Repeat the records below in their entirety, exactly.

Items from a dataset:
________

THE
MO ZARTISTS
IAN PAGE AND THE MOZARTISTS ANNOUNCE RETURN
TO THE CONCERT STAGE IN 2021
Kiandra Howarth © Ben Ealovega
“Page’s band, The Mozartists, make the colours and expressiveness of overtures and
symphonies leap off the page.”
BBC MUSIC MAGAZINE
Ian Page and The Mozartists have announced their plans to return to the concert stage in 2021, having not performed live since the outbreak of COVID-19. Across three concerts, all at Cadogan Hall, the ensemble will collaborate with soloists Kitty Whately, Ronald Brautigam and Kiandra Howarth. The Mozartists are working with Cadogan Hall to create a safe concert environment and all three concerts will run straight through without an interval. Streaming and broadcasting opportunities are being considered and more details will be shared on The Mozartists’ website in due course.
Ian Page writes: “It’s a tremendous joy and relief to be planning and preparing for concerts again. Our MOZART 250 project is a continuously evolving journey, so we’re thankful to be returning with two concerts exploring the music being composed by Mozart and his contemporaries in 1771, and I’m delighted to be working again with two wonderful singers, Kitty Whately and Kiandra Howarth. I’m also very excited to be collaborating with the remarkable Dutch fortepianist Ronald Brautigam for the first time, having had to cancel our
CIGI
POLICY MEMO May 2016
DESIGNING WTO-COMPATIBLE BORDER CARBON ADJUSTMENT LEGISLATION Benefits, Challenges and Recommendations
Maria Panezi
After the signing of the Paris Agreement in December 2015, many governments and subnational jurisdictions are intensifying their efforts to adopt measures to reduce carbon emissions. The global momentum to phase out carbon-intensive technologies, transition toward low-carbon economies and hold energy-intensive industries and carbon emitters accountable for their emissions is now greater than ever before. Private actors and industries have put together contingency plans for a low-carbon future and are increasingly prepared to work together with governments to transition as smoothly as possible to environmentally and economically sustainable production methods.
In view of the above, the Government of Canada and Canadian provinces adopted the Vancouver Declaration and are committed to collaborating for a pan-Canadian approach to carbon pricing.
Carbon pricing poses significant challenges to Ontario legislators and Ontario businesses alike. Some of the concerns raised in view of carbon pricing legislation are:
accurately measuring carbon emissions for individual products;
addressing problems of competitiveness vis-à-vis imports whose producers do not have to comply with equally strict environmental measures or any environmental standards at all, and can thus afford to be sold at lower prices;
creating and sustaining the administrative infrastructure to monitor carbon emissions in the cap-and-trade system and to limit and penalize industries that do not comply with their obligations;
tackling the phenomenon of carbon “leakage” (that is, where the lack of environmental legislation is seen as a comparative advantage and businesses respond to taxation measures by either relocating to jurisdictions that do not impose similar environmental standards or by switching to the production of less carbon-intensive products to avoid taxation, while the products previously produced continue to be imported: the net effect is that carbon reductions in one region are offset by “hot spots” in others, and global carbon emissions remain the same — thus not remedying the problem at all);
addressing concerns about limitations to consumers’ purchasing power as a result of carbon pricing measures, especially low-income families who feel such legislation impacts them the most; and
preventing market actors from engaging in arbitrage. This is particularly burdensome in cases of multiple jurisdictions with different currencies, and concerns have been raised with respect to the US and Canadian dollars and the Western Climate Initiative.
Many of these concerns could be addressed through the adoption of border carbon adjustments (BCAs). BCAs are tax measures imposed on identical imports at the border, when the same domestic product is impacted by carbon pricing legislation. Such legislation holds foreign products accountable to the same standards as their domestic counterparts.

________

RESPONSE TO THE TASK:
THE
MO ZARTISTS
IAN PAGE AND THE MOZARTISTS ANNOUNCE RETURN
TO THE CONCERT STAGE IN 2021
Kiandra Howarth © Ben Ealovega
“Page’s band, The Mozartists, make the colours and expressiveness of overtures and
symphonies leap off the page.”
BBC MUSIC MAGAZINE
Ian Page and The Mozartists have announced their plans to return to the concert stage in 2021, having not performed live since the outbreak of COVID-19. Across three concerts, all at Cadogan Hall, the ensemble will collaborate with soloists Kitty Whately, Ronald Brautigam and Kiandra Howarth. The Mozartists are working with Cadogan Hall to create a safe concert environment and all three concerts will run straight through without an interval. Streaming and broadcasting opportunities are being considered and more details will be shared on The Mozartists’ website in due course.
Ian Page writes: “It’s a tremendous joy and relief to be planning and preparing for concerts again. Our MOZART 250 project is a continuously evolving journey, so we’re thankful to be returning with two concerts exploring the music being composed by Mozart and his contemporaries in 1771, and I’m delighted to be working again with two wonderful singers, Kitty Whately and Kiandra Howarth. I’m also very excited to be collaborating with the remarkable Dutch fortepianist Ronald Brautigam for the first time, having had to cancel our
CIGI
POLICY MEMO May 2016
DESIGNING WTO-COMPATIBLE BORDER CARBON ADJUSTMENT LEGISLATION Benefits, Challenges and Recommendations
Maria Panezi
After the signing of the Paris Agreement in December 2015, many governments and subnational jurisdictions are intensifying their efforts to adopt measures to reduce carbon emissions. The global momentum to phase out carbon-intensive technologies, transition toward low-carbon economies and hold energy-intensive industries and carbon emitters accountable for their emissions is now greater than ever before. Private actors and industries have put together contingency plans for a low-carbon future and are increasingly prepared to work together with governments to transition as smoothly as possible to environmentally and economically sustainable production methods.
In view of the above, the Government of Canada and Canadian provinces adopted the Vancouver Declaration and are committed to collaborating for a pan-Canadian approach to carbon pricing.
Carbon pricing poses significant challenges to Ontario legislators and Ontario businesses alike. Some of the concerns raised in view of carbon pricing legislation are:
accurately measuring carbon emissions for individual products;
addressing problems of competitiveness vis-à-vis imports whose producers do not have to comply with equally strict environmental measures or any environmental standards at all, and can thus afford to be sold at lower prices;
creating and sustaining the administrative infrastructure to monitor carbon emissions in the cap-and-trade system and to limit and penalize industries that do not comply with their obligations;
tackling the phenomenon of carbon “leakage” (that is, where the lack of environmental legislation is seen as a comparative advantage and businesses respond to taxation measures by either relocating to jurisdictions that do not impose similar environmental standards or by switching to the production of less carbon-intensive products to avoid taxation, while the products previously produced continue to be imported: the net effect is that carbon reductions in one region are offset by “hot spots” in others, and global carbon emissions remain the same — thus not remedying the problem at all);
addressing concerns about limitations to consumers’ purchasing power as a result of carbon pricing measures, especially low-income families who feel such legislation impacts them the most; and
preventing market actors from engaging in arbitrage. This is particularly burdensome in cases of multiple jurisdictions with different currencies, and concerns have been raised with respect to the US and Canadian dollars and the Western Climate Initiative.
Many of these concerns could be addressed through the adoption of border carbon adjustments (BCAs). BCAs are tax measures imposed on identical imports at the border, when the same domestic product is impacted by carbon pricing legislation. Such legislation holds foreign products accountable to the same standards as their domestic counterparts.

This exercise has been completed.